Example: [see http://members.aol.com/gulfhigh2/words1.html for information]
@doris:= A parking spot right out front of where you want to be
Example: I'd thought I'd have to park miles away, but I jagged a doris.
@dork-style:= When you're sitting at a table by yourself in a restaurant or cafeteria--
because it makes you feel like a dork with no one else sitting with you.
Example: Ed: I'm back. Ted: Good, I was getting tired of rocking it dork-style.
@dorkana, dorkano:= Female form of the word dork.
As in the possible Spanish form.
Dorkano for males.
Used meaning stupid (in a funny way) or just not thinking.
This is not a mean term, but rather a term to jokingly make fun of someone and
bring attention to her action that caused her to look so goofy.
Example: Sally couldn't believe what a dorkano her friend was when he licked the ice
cream store sign's large ice cream cone.
@dorkasaurus:= Someone who is so intensely dorky, the word dork alone will not do her justice. See jerkosaurus.
Example: Check out the pocket protector on that dorkasaurus. (See pocket protector at ridleypearson.)
@dorkified:= Something that has been made dorky.
Example: My brother got dorkified when he turned thirteen.
@dorkify:= Used as a transitive verb:to debase or make nerdy or unweildy or any other negative connotation.
Example: You know, you dorkify everything you touch. Nice blouse, nice skirt--but stripes and plaids don't match. Change something.
@dorkis maximus:= A person who attempts to do the right thing (save the trees) but ends up tripping over a log, inhabited by rabid squirrels, who then rampage out biting all the birds and the bees in the forest, thus producing rabid honey that is fed to infants under three
years old which causes a horrible decline in the human population.
As everyone turns to said Dorkis as she falls face-flat into a mud puddle with mud guppies jumping all over her.
Example: Sherry, dubbed Dorkis Maximus, always tries to do the right thing but somehow fails, causing more problems than she fixed; we love her anyway.
@dorko:= Less offensive form of jackass.
Example: Hey, dorko. Watch where you're going.
@dorkus amorkus:= Someone beyond being a dork.

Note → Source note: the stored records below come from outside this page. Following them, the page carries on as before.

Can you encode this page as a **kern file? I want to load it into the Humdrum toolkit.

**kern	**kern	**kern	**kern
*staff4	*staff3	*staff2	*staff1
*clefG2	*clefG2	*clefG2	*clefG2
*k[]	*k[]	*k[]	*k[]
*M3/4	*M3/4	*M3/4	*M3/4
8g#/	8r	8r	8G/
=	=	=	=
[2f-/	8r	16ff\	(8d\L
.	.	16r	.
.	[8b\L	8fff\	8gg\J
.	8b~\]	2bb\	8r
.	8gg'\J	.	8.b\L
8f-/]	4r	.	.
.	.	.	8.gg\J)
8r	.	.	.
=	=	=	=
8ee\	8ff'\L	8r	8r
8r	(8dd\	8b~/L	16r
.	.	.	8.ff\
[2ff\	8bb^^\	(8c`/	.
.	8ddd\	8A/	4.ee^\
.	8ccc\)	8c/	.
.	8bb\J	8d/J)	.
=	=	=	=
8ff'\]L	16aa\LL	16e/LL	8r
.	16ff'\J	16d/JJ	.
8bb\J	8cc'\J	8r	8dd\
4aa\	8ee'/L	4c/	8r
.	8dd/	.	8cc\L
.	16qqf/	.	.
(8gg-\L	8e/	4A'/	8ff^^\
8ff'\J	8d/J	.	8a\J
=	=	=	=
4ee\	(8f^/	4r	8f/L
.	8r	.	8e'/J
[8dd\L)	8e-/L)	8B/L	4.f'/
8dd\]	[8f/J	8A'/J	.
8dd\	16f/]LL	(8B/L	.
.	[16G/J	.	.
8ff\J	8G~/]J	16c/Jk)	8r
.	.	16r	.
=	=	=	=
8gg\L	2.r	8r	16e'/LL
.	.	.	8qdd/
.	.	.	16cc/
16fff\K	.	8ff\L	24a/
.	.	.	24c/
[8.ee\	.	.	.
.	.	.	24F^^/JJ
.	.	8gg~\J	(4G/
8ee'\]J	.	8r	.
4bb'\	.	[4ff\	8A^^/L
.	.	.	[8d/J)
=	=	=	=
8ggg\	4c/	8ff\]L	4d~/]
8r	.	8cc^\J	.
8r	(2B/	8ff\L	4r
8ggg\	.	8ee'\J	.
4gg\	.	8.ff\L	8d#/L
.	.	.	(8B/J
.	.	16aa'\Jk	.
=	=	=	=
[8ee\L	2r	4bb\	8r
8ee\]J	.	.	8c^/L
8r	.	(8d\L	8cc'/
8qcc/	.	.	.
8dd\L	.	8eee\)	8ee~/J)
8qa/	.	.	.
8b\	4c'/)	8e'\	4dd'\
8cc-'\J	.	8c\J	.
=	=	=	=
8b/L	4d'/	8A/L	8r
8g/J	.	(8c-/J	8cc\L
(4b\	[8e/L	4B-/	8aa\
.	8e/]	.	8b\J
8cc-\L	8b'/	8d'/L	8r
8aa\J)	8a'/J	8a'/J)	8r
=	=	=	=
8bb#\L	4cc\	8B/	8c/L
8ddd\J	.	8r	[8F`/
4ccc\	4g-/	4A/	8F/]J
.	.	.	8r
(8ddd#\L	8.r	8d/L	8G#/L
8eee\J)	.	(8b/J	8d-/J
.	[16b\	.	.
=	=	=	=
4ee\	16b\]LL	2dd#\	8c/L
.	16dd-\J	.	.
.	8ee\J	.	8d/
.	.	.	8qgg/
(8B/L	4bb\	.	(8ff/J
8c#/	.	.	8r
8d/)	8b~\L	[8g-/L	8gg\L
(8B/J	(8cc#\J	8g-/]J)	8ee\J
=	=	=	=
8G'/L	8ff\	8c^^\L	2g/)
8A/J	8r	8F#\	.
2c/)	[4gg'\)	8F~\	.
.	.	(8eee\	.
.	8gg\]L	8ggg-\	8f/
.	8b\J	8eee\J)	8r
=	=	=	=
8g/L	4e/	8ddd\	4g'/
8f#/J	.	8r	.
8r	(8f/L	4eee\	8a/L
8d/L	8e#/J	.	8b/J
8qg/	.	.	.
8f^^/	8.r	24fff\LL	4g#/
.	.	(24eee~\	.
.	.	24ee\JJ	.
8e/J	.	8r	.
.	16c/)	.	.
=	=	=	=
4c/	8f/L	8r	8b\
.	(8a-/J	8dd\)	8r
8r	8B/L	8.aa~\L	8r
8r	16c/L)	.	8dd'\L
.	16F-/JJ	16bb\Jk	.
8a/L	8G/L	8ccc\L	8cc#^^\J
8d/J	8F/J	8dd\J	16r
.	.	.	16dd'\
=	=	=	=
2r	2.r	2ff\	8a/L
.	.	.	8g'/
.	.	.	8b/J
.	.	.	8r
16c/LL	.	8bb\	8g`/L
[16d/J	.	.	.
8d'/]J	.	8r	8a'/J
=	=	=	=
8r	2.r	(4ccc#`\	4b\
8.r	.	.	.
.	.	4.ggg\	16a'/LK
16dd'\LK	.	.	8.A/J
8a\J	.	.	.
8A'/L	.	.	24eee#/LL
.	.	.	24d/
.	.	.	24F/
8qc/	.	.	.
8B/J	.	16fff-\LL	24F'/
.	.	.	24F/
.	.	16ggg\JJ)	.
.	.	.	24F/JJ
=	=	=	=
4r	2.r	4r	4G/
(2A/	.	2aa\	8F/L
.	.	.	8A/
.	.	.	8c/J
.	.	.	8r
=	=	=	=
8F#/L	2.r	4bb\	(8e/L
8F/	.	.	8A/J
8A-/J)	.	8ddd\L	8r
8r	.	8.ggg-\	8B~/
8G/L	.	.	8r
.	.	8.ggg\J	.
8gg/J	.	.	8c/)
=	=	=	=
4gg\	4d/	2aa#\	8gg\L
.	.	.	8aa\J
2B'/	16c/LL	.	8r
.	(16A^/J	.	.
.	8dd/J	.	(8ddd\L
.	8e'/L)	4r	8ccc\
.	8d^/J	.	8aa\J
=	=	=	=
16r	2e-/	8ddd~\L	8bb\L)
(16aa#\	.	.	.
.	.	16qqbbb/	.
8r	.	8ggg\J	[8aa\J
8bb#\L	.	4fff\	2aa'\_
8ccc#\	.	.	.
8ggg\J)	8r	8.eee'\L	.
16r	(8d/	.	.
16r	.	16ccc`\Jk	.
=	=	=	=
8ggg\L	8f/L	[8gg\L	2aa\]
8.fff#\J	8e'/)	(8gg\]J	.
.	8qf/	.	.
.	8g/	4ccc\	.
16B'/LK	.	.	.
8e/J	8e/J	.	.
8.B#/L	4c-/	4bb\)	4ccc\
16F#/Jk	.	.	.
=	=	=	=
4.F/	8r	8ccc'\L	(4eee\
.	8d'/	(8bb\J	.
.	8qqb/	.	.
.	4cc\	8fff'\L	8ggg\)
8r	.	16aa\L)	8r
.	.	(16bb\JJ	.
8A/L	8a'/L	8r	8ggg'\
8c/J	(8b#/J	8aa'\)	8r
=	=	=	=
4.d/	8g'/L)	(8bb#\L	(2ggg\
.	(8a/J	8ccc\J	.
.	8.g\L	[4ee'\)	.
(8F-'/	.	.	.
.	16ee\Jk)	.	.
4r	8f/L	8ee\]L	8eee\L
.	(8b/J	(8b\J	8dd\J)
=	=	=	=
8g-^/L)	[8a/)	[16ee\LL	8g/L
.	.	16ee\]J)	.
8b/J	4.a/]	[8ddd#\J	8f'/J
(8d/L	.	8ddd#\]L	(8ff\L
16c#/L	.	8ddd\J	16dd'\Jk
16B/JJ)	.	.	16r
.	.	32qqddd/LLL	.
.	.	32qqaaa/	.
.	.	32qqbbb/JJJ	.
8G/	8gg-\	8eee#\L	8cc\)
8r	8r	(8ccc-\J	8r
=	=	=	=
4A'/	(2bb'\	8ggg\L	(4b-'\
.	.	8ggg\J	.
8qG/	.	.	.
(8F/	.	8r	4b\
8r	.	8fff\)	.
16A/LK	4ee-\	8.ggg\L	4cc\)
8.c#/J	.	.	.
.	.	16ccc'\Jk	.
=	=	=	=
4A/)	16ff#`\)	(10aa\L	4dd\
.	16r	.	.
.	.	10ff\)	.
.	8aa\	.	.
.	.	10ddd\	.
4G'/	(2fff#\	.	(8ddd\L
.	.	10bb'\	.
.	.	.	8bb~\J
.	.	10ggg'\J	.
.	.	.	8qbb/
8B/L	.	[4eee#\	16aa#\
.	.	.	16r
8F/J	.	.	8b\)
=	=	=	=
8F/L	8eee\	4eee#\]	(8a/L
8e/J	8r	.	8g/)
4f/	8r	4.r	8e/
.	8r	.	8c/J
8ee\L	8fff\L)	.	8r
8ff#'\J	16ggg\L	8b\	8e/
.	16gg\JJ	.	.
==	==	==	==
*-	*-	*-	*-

Example: Sup, dorkus amorkus?
@dorkus ficus:= A dork, nerd.
Example: Quit being such a dorkus ficus.
@dorkus malorkus:= a huge dork.
Example: hey you idiot! it's not dorkus amorkus, you dorkus malorkus!
@Dorm food:= Food in name only, this material is manufactured from wool and garbanzo beans and delivered to dorm cafeterias the world over. Its only useful function is that you get money from your parents by claiming you will buy and eat it. Don't.
Example: This lentil pie your mom made is dorm food. Let's go get anything else and eat that instead.
@dorniker:= Large stone or rock. A dorniker is a large stone that hinders your work in the field, work such as plowing or
disking. It's not in any dictionary and seems to be a local term, not a made-up word on my part.
Maybe someone has heard of it.
Example: Rats, broke my blade on a dorniker again.
@dorsajar:= Unfinished feeling you are left with when you go to do something, get distracted, and temporarily forget what it was you were going to do. Similar to deja vu. From the car alert prompt The door is ajar.
Example: I was running late so I put the wine in the freezer to chill, but then when the guests arrived, I totally forgot to take it out.
Half listening to the conversation with lingering dorsajar , I kept double-checking the nibbles.